Shanghai writer Cheng Naishan, 67, died of leukemia early on the morning of April 22.

Recognized as a voice of Shanghai, Cheng had a career documenting the city's history, legacy and anecdotes.

Her latest works include a column titled The Swan Pavilion in Shanghai Literature, and a series of six essays composed in Shanghai dialect, published in Xinmin Evening News from last November to March 13.

The six essays recounted the cultural legacy of Shanghai, including detailed accounts of old stories about facial cream, tailors and coffee parties.

"She can write adeptly about the lower-class life experience of dumping the chamber pot, as well as upper-class social life between coffee cups," says Lyu Zheng, editor of the Shanghai Dialect column for Xinmin Evening News, praising Cheng's accurate recording of the city's history.

"They are trivial stories of the past, but somehow reflect the changes of Shanghai," Cheng used to say about the Swan series.

Cheng was born in Shanghai in 1946 to a family of established bankers. She moved with her parents to Hong Kong temporarily, from 1949 to the mid 1950s. She started creative writing when she worked as a teacher of English after graduation from college in Shanghai. Her first collection of short stories, Death of a Swan, was published in 1982.

Her award-winning novel The Blue House was semi-autobiographical. It tells about a senior financial executive and his family that have weathered 30 years of political vicissitudes. It was translated into English, French and Esperanto.

Cheng turned to non-fiction writing in the 1990s and published a series of books: Shanghai Tango, Shanghai Lady, Shanghai Fashion, Shanghai Roman, Shanghai Saxophone, and others. Shanghai Gentleman, the latest, has just been translated into English, and will come out later this year.

"Naishan has great love for the city of Shanghai, especially the district of Jing'an," says her husband, Yan Erchun. "She was born and raised here. There are endless stories she wanted to write about Shanghai."

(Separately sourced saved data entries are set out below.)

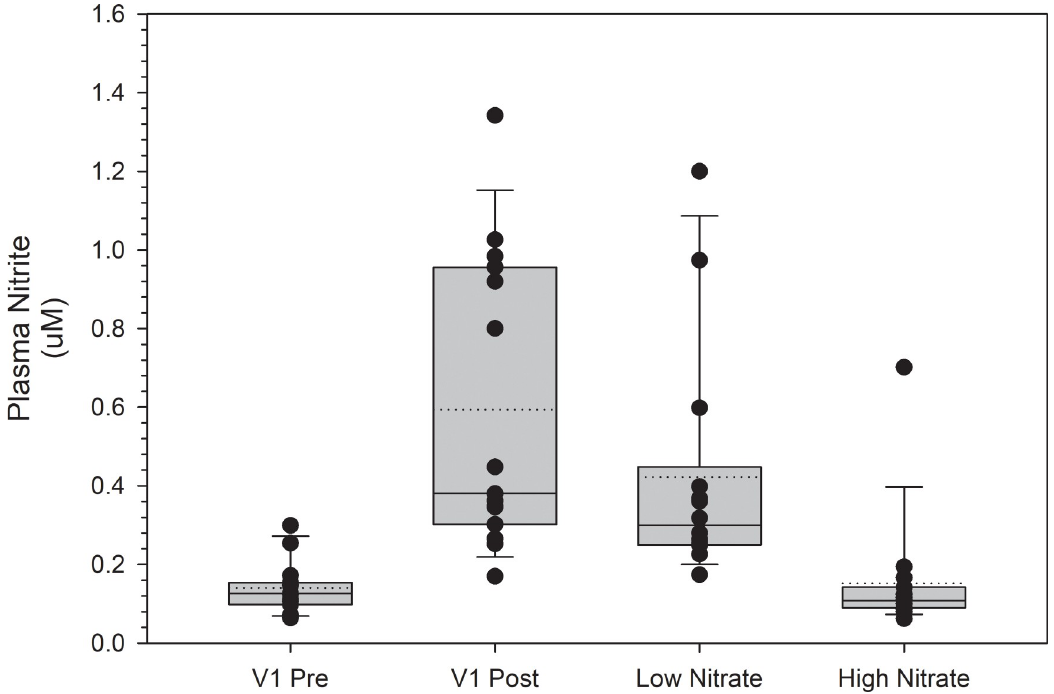
Fig 4. Plasma NO2- levels at visit 1 (V1) and the high and low NO3- beverage trials. Post NO 2- levels at V1 were obtained two hours post consumption of a high NO 3- beverage. Plasma NO 2- levels at the high and low NO 3- beverage trials were obtained two hours post consumption of the respective beverage. Plasma NO 2- levels were not significantly different when comparing the high NO 3- beverage trial values to the post consumption values at V1 (p = 1.0) or when comparing the low NO 3- beverage trial values to the pre-consumption values at V1 (p = 1.0). Values are represented as median values with box ends representing the 25 th and 75 th percentiles and error bars representing the 5 th and 95 th percentiles. Dotted lines represent the mean values, and individual dots represent subject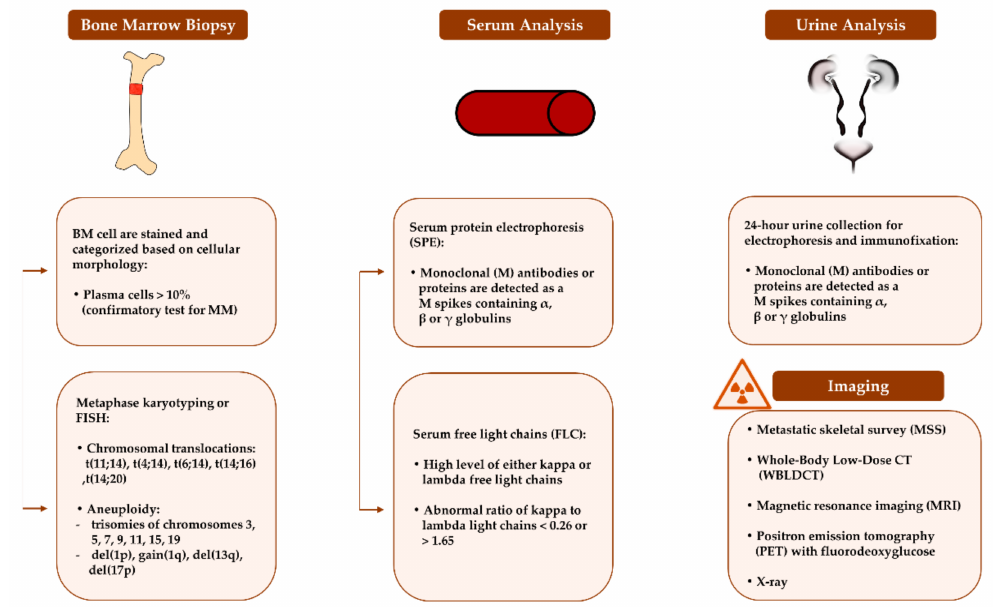
Figure 2. Biomarkers that are currently utilized for diagnosis and risk-stratifying of multiple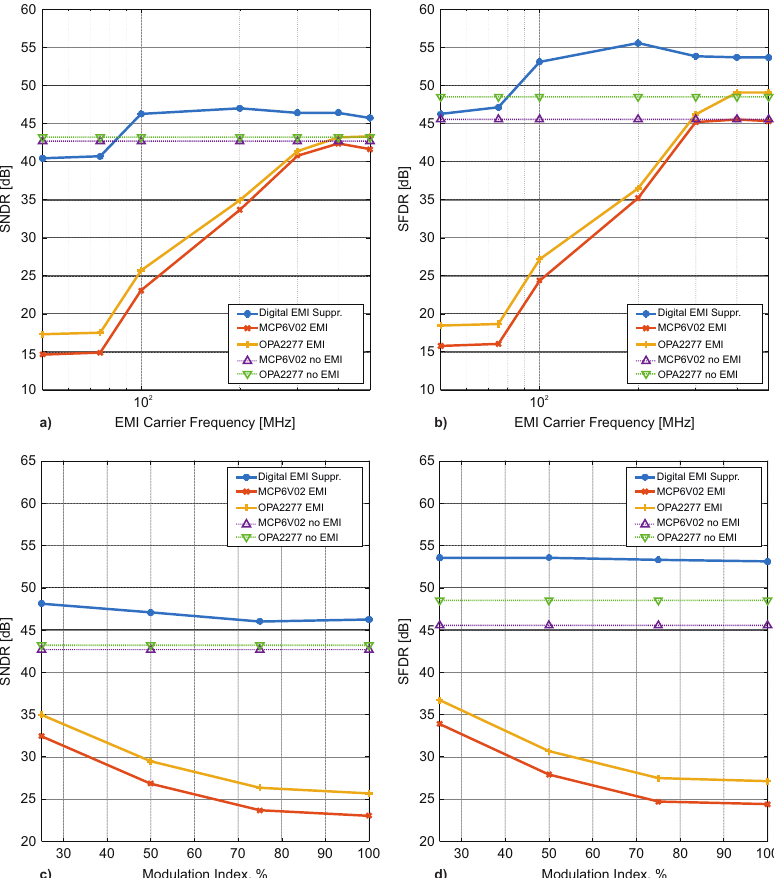
Figure 14. Measured SNDR and SFDR of the waveforms obtained by the proposed EMI suppression technique with α = 0.445 (blue line, * marker), at the MCP6V02 output (red line, x marker), at the OPA2277 output (yellow line, + marker) in the presence of AM modulated EMI with carrier frequency ranging from 50 MHz to 500 MHz, square wave modulating signal with modulation index rangin from 25% to 100%, for an EMI incident power of 0 dBm: ( a ) SNDR vs. carrier frequency; ( b ) SFDR vs. carrier frequency; ( c ) SNDR vs. modulation index; ( d ) SFDR vs. modulation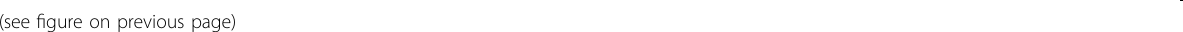
Fig. 3 NAC treatment improved pulmonary fi brosis in Bmi-1 − / − mice more than in Bmi-1 − / − p16 − / − mice. a Representative micrographs of paraf fi n-embedded pulmonary sections stained histochemically for Masson ’ s trichrome (Masson), immunohistochemically for α -smooth muscle actin ( α -SMA), type Ι collagen (collagen 1), fi bronectin, TGF- β 1 and IL-11, and immuno fl uorescently for IL-11 receptor α 1 (R α 1) and SFTPC, with DAPI staining the nuclei. b Percentage of cells positive for Masson, α -SMA, collagen 1, fi bronectin, TGF- β 1, IL-11, IL-11R α 1, or SFTPC or positive areas relative to the total cells or areas. c Col1a1 , Col1a2 , ACTA2 , plasminogen activator inhibitor-1 ( PAI-1 ), TGF- β 1 , matrix metalloproteinases ( MMP9 ), MMP12 , IL-11 and IL-11R α 1 and SFTPC mRNA levels in lungs by real-time RT-PCR, calculated as the ratio to β -actin mRNA and expressed relative to that of WT. Six mice per group were used for experiments. Values are the mean ± SEM from six determinations per group. * P < 0.05, ** P < 0.01, *** P < 0.001 compared with the WT group; # P < 0.05, ## P < 0.01, ### P < 0.001 compared with the Bmi-1 − / − group; & P < 0.05, && P < 0.01 compared with the Bmi-1 − / − p16 − / −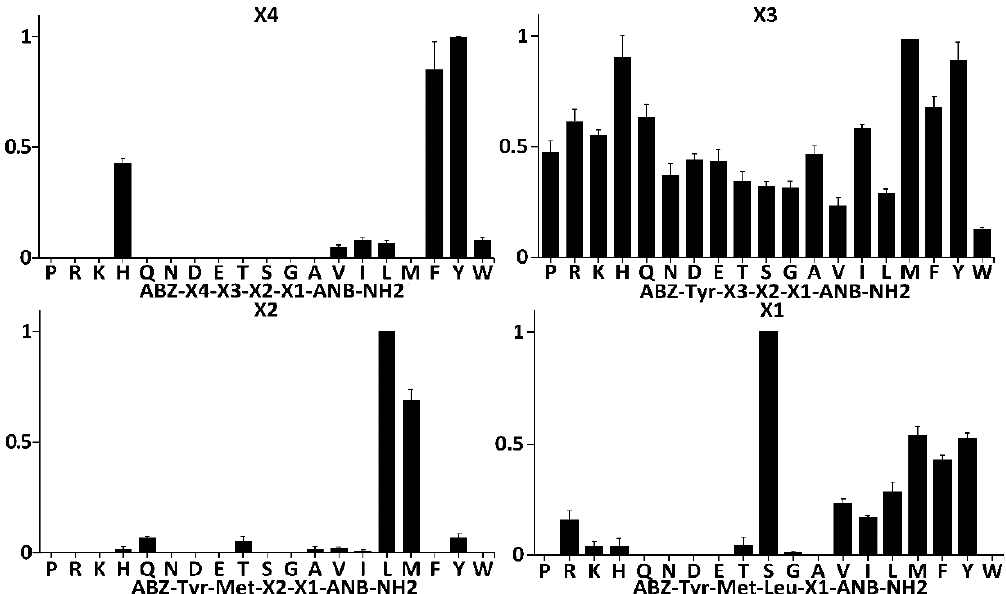
Figure 2. Substrate specificity of SplF determined using combinatorial libraries of synthetic tetrapeptide substrates (LSTS). A library of a general structure Abz ‐ X4 ‐ X3 ‐ X2 ‐ X1 ‐ Anb containing 19 sublibraries each having a defined proteinogenic amino acid at the X4 position (X ‐ axis) and an equimolar mixture of these residues at other positions was contacted with SplF and the release of fluorescence was monitored (Y ‐ axis, normalized to the most active sublibrary). X4 position was fixed with the most active residue and X3 scanning was performed in a similar manner. The procedure was repeated until all positions of the library were deconvoluted, yielding a consensus substrate Abz ‐ Tyr ‐ Met ‐ Leu ‐ Ser ‐ Anb.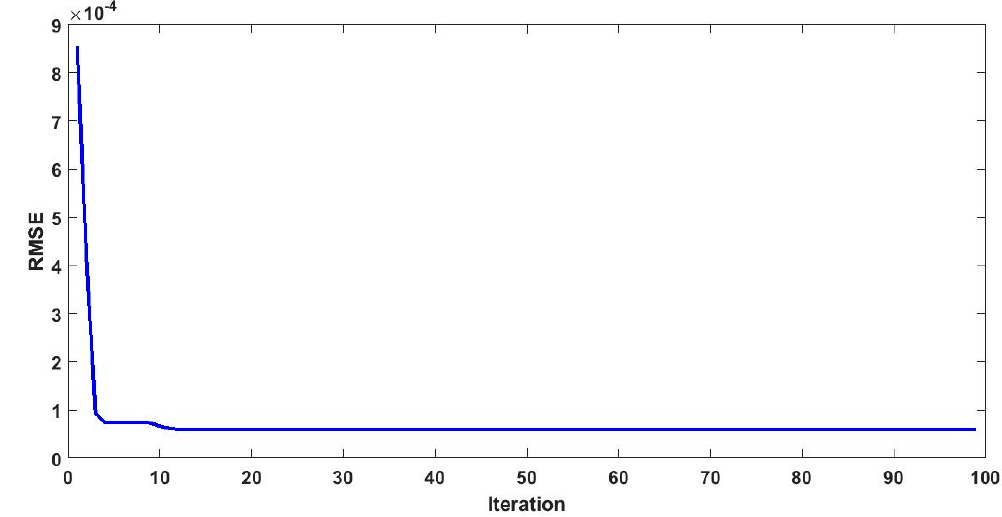
Figure 4. Convergence rate of the MTDM using CLPSO.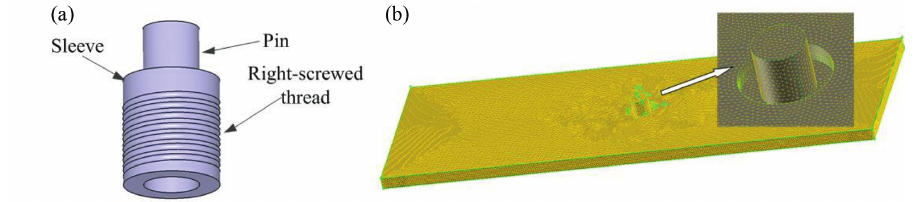
Figure 2: Model used in simulation: (a) tool and (b) mesh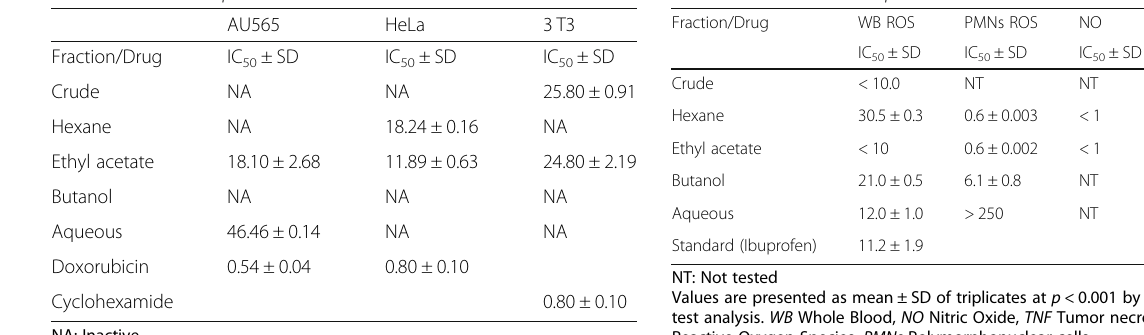
Table 3 DPPH Radical Scavenging Activities of methanolic crude extract and fractions of A. precatorius roots Fraction/Standard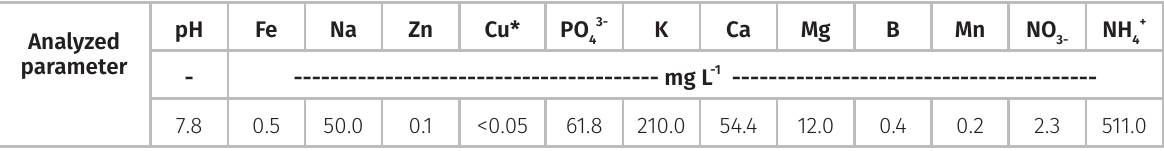
Table II. Chemical characterization of swine production wastewater used to irrigate corn crops. Analyzed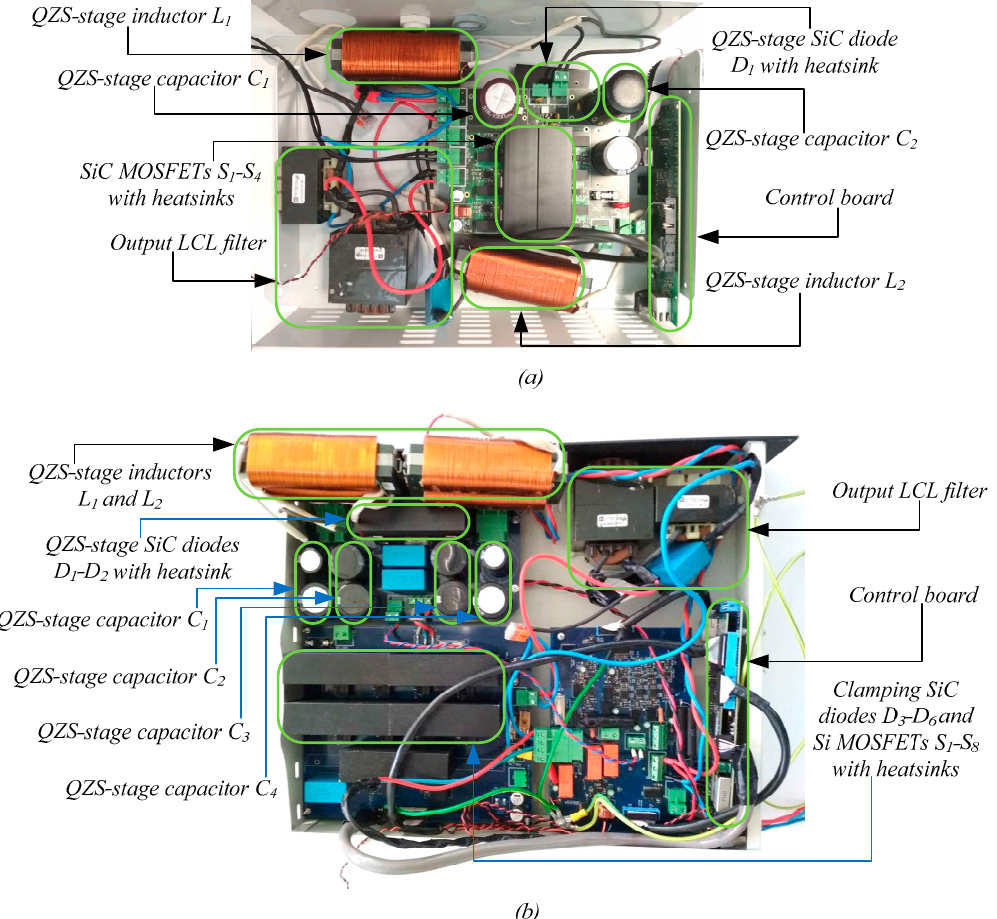
Figure 5. Experimental prototypes of the 2L QZSI ( a ) and the 3L NPC QZSI ( b ).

Cheng was a dedicated and productive writer. "She would say a day without writing was not worth living," Yan says by phone. Late in her career, the history of Shanghai became a heated subject and "even people who neither lived here nor know about it" wrote about Shanghai and often told untrue stories. "She always wanted to write more and believed a metropolis like Shanghai was worth writing about," Yan says.

Cheng was diagnosed with leukemia in the winter of 2011. Despite chemotherapy and other treatments, she went on with her writing whenever she could.

Lyu from the Xinmin Evening News received a phone call from Cheng in October 2012. "She was laughing and joking that she just made a narrow escape from death," Lyu says. Cheng discussed with the editor about her ideas for a series of pieces for the column.

"She would call me every time she filed the story, sharing details behind each piece, and discussing the accurate expression in Shanghai dialect," Lyu recalls. "She was a quick hand, and I published her pieces as soon as they arrived."

Cheng's death will leave a gap in the lineage of the cultural narrative of Shanghai, Lyu says.

Cheng was a writer who caught hold of the spirit of old Shanghai, says Wang Xiaoying, a fellow woman writer in Shanghai. "Few writers wrote well about the city. Cheng Naishan is a most outstanding of us," she says.

Cheng lived in Hong Kong temporarily in the 1990s. She worked as the Hong Kong correspondent for New Weekly and wrote stories that ranged from outlining the city cultural landscape to an exclusive interview with its most famous comedy movie director, Stephen Chow.